- _Task statement_
Each line holding the word "подушка" must appear in the answer, copied from the entries.

____

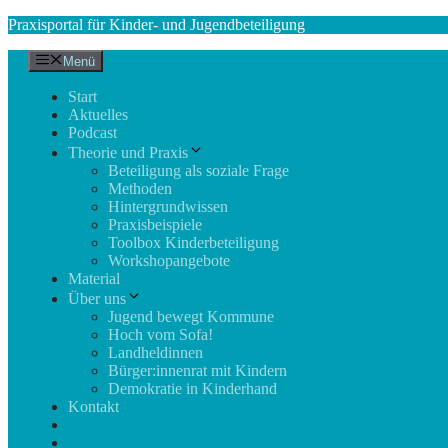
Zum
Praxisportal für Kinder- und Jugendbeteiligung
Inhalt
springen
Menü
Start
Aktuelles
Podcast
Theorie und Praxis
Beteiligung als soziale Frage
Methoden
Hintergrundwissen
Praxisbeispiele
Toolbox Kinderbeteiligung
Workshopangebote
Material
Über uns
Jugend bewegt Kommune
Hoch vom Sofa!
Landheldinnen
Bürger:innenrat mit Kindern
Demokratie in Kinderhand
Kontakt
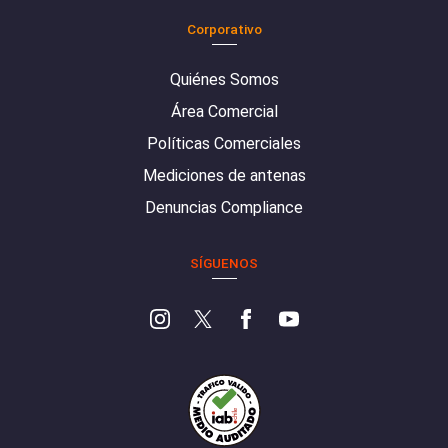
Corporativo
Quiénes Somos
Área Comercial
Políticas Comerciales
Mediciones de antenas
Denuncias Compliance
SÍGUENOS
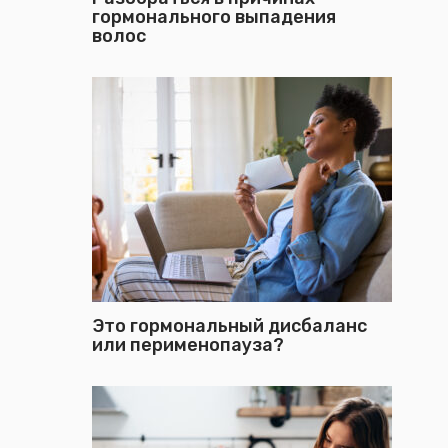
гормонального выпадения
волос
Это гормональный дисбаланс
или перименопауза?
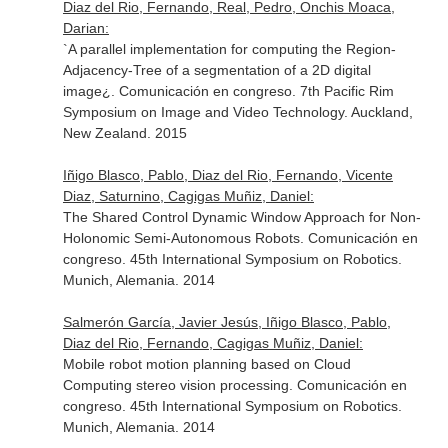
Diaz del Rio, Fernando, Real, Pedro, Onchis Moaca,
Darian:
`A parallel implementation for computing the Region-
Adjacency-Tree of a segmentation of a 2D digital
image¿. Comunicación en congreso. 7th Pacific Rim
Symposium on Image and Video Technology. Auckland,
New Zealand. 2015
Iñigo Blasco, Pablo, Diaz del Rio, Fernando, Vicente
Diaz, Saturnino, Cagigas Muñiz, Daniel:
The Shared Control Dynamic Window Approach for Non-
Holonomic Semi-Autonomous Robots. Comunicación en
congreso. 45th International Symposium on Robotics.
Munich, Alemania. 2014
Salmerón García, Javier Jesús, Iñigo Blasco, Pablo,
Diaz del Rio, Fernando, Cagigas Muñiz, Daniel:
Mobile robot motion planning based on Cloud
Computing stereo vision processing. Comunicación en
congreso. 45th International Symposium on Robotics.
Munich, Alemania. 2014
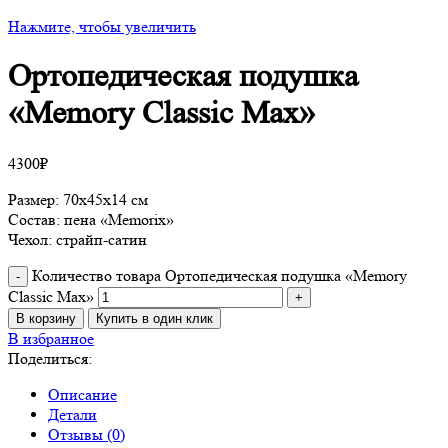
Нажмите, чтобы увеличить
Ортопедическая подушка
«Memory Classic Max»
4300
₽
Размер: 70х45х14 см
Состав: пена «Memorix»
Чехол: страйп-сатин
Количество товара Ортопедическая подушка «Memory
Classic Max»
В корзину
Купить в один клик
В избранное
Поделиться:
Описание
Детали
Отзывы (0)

____

- _Final answer_
Ортопедическая подушка
Количество товара Ортопедическая подушка «Memory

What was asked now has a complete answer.